Selected text section start
He didn’t say it in those particular words, but I got the gist. And, he didn’t over-intellectualize it as a writer might while remembering his younger days working on the movie “Rooster Cogburn and the Lady” (1975). I think he said it mainly to appease his own conscience because he knew I wasn’t just a young Indian plucked from Central Casting, and because his own co-star was Katharine Hepburn, who was as legendary as he, but also brainy, and tough-as-nails.

The characterization stuck with me, though, and especially took on more significance while watching the excellent new Netflix Western, “Godless.”

The story — created, written and directed by Scott Frank (who wrote the screenplays for “The Wolverine” and “Logan”) plays out more like a seven-hour feature film doled out in one-hour increments. Shot digitally in a wide-screen style format and framed by cinematographer Steven Meizler to show off New Mexico’s rugged vistas, it is a classic of the genre, but with a twist that works within its context.
Selected text section end
Study questions:
A: Answer these questions from the Godless excerpt:
(i) Which actress is named as the co-star in "Rooster Cogburn and the Lady"?
(ii) Who created, wrote and directed "Godless"?
(iii) Whose landscape does the cinematographer frame the show to display?
B: Reproduce the Godless excerpt word for word from "The story —" to "within its context.".
Rely only on the Godless excerpt, not on outside knowledge.
Given material section start
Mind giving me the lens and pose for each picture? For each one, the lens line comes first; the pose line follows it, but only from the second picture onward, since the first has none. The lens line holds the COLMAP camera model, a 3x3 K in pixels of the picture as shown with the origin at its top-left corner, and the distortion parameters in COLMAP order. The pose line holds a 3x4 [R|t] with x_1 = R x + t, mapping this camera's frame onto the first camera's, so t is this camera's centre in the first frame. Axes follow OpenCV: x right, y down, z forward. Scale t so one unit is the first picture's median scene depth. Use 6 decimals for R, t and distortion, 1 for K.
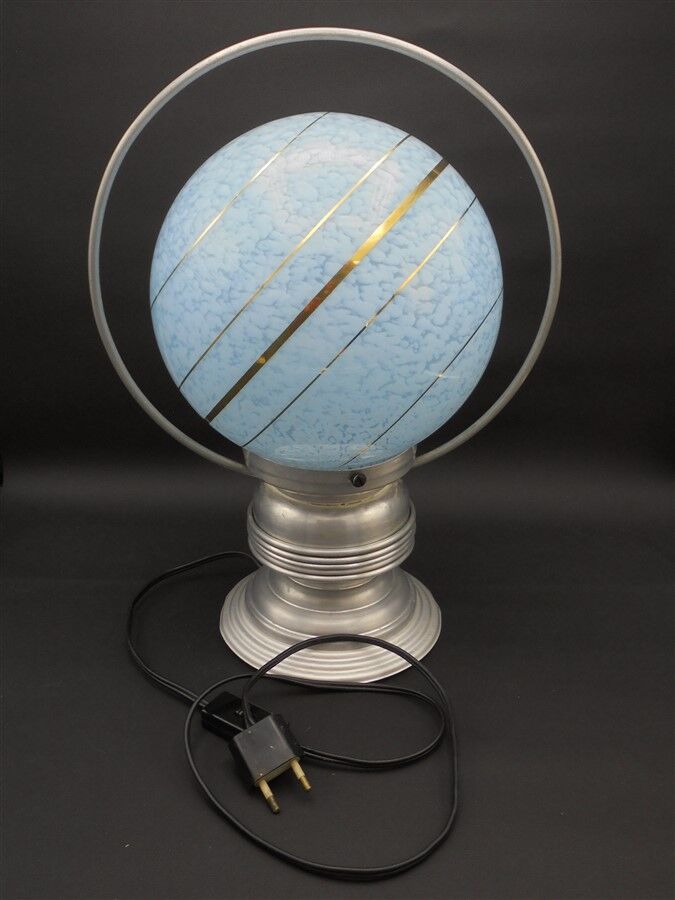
Given material section end
Task answers:
A:
(i) Katharine Hepburn
(ii) Scott Frank
(iii) New Mexico's

B:
The story — created, written and directed by Scott Frank (who wrote the screenplays for “The Wolverine” and “Logan”) plays out more like a seven-hour feature film doled out in one-hour increments. Shot digitally in a wide-screen style format and framed by cinematographer Steven Meizler to show off New Mexico’s rugged vistas, it is a classic of the genre, but with a twist that works within its context.